Joint par téléphone, le président de Gatineau Loppet, Philippe Lebel n'y va pas par quatre chemins.

« On ne va pas se cacher », déclare-t-il. « Les deux dernières années ont été plutôt difficiles. »

Philippe Lebel évoque, entre autres, des conditions météorologiques qui ont fait baisser le nombre d'inscription.

En 2015, la rigueur de l'hiver aurait découragé plusieurs participants.

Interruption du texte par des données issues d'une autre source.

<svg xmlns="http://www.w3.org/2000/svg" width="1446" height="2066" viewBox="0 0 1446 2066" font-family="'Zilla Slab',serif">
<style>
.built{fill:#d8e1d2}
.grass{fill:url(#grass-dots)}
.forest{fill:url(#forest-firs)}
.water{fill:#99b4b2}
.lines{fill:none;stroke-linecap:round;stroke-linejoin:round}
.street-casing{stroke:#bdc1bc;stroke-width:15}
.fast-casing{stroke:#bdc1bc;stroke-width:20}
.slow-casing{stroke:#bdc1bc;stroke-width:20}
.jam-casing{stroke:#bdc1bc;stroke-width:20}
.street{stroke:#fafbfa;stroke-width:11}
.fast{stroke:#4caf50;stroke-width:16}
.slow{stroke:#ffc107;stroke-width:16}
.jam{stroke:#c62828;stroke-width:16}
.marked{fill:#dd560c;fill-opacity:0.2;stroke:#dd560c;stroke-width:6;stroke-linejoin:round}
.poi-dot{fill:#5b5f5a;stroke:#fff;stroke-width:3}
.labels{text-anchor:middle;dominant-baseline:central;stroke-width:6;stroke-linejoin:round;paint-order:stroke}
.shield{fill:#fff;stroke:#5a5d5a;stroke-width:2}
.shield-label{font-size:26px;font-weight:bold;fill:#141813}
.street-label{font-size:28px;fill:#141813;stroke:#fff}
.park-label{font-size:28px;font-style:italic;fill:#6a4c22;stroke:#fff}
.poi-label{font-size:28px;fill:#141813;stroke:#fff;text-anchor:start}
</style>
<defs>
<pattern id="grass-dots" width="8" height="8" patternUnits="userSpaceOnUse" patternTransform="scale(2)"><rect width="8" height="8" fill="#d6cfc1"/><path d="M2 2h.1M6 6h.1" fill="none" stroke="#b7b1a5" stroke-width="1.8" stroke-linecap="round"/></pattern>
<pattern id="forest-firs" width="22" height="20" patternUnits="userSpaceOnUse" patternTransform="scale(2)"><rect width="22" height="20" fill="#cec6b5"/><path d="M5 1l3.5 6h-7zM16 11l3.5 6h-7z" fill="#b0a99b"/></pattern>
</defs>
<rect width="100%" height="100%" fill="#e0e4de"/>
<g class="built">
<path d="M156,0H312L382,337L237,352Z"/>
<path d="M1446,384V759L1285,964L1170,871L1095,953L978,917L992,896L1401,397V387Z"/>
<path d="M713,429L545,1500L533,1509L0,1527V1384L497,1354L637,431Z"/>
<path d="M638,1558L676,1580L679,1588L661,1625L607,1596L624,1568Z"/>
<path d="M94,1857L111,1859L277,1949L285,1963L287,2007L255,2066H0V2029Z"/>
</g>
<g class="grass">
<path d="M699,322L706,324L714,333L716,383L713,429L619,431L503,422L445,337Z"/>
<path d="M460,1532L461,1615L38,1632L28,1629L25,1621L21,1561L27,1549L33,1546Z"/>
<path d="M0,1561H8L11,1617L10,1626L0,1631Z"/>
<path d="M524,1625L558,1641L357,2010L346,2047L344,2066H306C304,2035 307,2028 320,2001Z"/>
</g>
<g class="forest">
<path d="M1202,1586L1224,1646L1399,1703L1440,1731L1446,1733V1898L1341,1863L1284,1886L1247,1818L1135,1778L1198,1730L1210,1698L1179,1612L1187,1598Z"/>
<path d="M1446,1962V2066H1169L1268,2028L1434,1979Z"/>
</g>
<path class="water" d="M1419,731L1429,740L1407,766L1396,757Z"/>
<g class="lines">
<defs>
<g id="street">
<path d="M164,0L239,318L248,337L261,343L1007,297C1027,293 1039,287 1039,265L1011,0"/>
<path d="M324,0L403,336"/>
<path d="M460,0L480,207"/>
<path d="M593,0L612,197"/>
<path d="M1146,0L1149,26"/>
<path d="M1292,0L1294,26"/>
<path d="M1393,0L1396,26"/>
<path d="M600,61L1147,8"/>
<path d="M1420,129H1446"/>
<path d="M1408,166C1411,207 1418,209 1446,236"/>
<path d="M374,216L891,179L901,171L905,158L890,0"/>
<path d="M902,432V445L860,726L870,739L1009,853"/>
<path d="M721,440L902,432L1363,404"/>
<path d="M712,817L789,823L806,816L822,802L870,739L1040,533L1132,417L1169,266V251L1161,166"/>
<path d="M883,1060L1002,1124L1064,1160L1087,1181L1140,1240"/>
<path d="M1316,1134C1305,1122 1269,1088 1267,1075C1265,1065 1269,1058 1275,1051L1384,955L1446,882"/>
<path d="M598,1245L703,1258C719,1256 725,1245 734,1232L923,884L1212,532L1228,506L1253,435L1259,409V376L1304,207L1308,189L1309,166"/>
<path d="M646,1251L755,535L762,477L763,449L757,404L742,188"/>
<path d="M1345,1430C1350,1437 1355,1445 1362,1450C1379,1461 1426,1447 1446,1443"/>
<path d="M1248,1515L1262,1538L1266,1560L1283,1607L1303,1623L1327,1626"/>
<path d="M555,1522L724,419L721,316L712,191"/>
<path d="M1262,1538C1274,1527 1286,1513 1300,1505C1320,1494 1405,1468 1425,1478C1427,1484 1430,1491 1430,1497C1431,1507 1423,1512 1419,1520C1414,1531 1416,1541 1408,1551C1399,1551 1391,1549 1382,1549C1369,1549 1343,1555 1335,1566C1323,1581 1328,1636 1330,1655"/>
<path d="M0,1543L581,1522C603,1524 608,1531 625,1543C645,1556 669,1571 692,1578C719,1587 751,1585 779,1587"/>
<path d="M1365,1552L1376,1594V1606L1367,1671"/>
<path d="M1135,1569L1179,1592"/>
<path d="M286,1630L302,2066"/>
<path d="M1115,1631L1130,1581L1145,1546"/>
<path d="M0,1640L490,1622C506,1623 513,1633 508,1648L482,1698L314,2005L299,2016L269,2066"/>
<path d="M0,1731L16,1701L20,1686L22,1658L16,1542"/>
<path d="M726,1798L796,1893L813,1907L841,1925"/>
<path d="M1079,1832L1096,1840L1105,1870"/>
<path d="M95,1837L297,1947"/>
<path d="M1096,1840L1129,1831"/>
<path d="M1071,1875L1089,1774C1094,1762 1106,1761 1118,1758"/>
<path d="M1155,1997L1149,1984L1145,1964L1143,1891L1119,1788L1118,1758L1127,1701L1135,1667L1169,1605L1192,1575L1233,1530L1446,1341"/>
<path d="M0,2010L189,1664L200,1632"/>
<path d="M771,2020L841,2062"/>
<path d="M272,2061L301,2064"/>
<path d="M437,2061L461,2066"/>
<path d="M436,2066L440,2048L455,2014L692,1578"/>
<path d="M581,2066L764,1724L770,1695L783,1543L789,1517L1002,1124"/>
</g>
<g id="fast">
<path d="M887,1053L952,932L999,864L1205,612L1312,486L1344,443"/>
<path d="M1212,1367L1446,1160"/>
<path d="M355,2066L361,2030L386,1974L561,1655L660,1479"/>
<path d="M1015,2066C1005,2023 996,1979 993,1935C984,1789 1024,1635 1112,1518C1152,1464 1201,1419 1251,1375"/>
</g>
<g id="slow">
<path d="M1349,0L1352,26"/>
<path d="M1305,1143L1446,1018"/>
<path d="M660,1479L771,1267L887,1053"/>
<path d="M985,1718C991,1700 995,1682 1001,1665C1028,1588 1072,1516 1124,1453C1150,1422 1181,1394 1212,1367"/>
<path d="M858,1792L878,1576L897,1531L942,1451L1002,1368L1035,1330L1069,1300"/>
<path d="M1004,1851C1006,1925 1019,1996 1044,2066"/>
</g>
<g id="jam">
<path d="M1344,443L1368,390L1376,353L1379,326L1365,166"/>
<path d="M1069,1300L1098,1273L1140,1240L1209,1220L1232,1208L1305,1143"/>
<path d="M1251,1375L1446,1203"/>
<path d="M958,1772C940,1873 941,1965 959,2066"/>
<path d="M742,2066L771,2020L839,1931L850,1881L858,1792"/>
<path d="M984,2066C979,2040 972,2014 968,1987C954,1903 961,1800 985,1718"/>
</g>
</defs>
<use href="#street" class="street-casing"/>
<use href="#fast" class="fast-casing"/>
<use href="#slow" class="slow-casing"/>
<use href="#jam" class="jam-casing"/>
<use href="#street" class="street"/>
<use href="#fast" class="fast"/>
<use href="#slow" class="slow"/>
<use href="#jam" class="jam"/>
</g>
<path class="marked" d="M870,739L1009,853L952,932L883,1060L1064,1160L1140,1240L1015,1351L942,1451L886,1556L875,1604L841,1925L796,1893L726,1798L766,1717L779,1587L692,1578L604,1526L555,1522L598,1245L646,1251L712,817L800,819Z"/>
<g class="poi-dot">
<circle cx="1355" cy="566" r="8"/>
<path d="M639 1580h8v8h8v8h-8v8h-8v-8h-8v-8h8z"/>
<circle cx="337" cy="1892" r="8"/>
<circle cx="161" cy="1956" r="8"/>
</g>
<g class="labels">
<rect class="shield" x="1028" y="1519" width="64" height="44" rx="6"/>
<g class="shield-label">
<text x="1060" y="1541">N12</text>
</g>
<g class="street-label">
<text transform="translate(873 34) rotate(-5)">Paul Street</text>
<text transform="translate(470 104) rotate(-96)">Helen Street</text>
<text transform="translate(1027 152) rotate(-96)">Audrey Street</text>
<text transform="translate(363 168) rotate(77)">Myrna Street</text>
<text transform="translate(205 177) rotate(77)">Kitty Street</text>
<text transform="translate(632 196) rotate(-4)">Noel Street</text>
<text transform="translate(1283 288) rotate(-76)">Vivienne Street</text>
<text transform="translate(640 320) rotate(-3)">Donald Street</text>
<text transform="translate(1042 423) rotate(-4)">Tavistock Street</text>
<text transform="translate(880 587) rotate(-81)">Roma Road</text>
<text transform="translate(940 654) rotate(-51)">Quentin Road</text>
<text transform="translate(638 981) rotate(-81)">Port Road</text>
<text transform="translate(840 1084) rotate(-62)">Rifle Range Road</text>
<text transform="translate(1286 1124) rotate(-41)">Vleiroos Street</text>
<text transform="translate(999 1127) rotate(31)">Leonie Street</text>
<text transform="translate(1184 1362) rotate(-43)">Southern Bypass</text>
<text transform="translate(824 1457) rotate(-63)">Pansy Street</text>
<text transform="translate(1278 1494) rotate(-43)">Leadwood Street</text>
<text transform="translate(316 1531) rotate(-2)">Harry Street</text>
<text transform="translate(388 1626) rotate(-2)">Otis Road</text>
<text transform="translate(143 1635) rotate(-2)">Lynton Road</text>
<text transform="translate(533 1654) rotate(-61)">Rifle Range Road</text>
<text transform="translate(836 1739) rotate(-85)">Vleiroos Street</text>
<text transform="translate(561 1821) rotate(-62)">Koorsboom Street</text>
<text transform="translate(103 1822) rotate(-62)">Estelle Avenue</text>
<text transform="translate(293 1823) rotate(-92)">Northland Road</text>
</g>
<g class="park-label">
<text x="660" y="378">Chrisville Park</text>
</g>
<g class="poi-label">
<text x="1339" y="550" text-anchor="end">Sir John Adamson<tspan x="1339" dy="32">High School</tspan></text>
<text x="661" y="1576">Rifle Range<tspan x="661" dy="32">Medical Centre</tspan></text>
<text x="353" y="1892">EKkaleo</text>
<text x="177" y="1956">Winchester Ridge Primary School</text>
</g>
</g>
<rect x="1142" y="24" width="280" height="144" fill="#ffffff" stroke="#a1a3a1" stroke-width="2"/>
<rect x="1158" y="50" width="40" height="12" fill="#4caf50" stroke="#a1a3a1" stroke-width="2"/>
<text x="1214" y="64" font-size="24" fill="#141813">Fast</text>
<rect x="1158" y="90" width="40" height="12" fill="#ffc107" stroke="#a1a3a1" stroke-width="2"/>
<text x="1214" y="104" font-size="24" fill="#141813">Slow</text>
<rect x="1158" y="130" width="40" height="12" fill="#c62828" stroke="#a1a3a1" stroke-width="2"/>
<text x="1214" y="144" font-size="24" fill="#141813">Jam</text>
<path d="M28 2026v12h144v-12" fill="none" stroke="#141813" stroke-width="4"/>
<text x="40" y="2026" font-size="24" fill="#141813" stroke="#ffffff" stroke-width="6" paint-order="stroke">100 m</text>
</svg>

En 2016, les températures hivernales douces n'auraient pas permis aux skieurs qui comptaient participer, de s'entraîner autant qu'ils le souhaitaient.

« La majeure partie de nos revenus provient des inscriptions », indique le président de la Gatineau Loppet. « Malheureusement, l'événement ne reçoit pas beaucoup de subventions, mis à part celle de la Ville de Gatineau. »

M. Lebel ajoute que l'événement attire plus 22 000 skieurs chaque année qui proviennent d'une vingtaine de pays.

On génère de belles retombées économiques en plus de mettre en valeur le patrimoine naturel de la région.

Philippe Lebel, président de la Gatineau Loppet

Des déficits importants ont été enregistrés en 2015 et 2016 à la Gatineau Loppet. À tel point que les organisateurs ont mis sur pied un comité chargé de solliciter de nouveaux partenaires.

« On a cogné aux portes pour aller mobiliser les partenaires. Ils ont tous eu une oreille attentive », confie Philippe Lebel. « Il n’y a personne qui veut voir la Gatineau Loppet disparaître. »

M. Lebel se dit confiant. Il ajoute que pour l'instant, les inscriptions sont dignes des meilleures années et qu'il faut que la tendance se maintienne.